P (α_{i} < α_{j} ∣ θ) = \frac{1}{k (m - k)} \sum_{i \in G_{k}} \sum_{j \notin G} I (α_{i} < α_{j})

(5)

where I (x) evaluates to one when x is true and zero when x is false. Eq. 5 is equivalent to computing the area under an ROC curve (AUC) for classifying feature sets as either relevant or irrelevant [13].

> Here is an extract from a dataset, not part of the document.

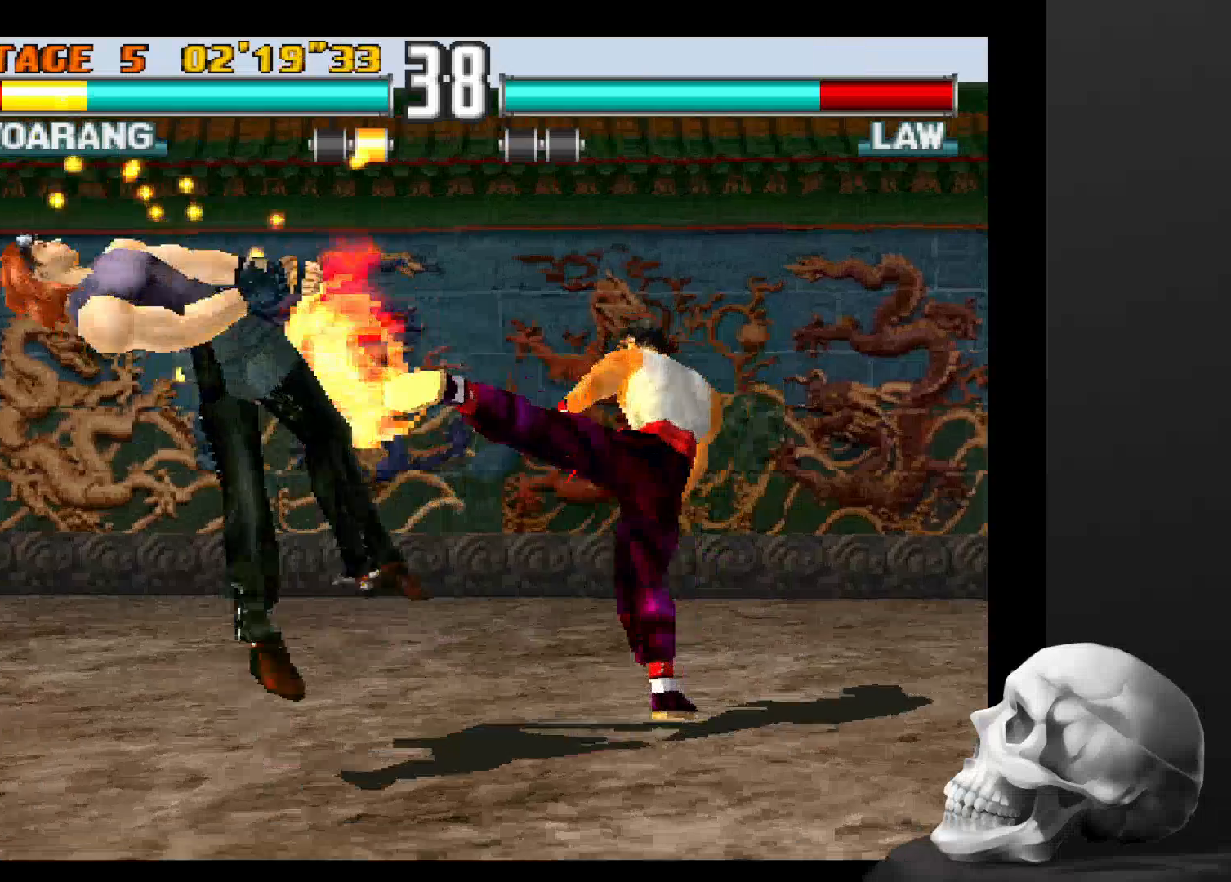
{"buttons": [], "left_stick": "center", "right_stick": "center", "events": []}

2.2. Iteratively Updating Knowledge

It may be difficult to compile a comprehensive list of knowledge from literature and independent validation. Consequently, we can expect that some feature sets that are not in our knowledge set,j∉G_k, are, in fact, relevant biomarkers. If V is the set of all relevant biomarkers, regardless of whether their relevance is known, we define the knowledge update function, S , as

G_{k + 1} = S_{\hat{θ}} (G_{k}) = {{G_{k}, \arg \min_{i} α_{i}} : i \in V, i \notin G_{k}} .

(6)

This function adds to G_k a relevant biomarker with the best rank according to the estimated optimal metric, $\hat{θ}$ . Of course, a feature set is known to be in the set V only after performing a validation procedure such as qRT-PCR.

If we know all feature sets in V , we can quantify any improvement in efficiency due to optimization of the ranking metric. Using bootstrap resampling, we randomly and repeatedly partition the feature sets in V into a group of known relevant feature sets (training) and a group of unknown relevant feature sets (testing). If there are K elements in V , we randomly select K elements with replacement, resulting in K * (K * <K) unique elements for the testing set. We use the group of K - K * known relevant feature sets to optimize the ranking metric, then iteratively detect feature sets from the unknown set of K * features and update our knowledge using eq. 6. Every validation test requires a finite amount of time and resources. Plotting the fraction of correctly validated biomarkers (y-axis) vs. total validation time (x- axis), reveals that higher detection efficiency corresponds to a larger area under this curve. This curve is similar to a ROC curve, so we also call the area under this curve the AUC. We repeat this bootstrap sampling of feature sets 100 times in order to compute the significance of the differences among three conditions: optimal metric selection, sub-optimal metric selection, and sub-optimal initial knowledge. For the sub-optimal metric selection condition, we use correct initial knowledge selected from V via bootstrap, but use a modified equation to choose $\hat{θ}$ with median AUC:

\hat{θ} = \arg m e d i a n_{θ} P (α_{i} < α_{j} ∣ θ) .

(7)

Selection of a ranking metric with median AUC represents the common practice of arbitrarily selecting a metric with no regard for biological relevance and efficiency. This median AUC algorithm also serves as a reference point for assessing the potential improvement of efficiency when using the optimal algorithm.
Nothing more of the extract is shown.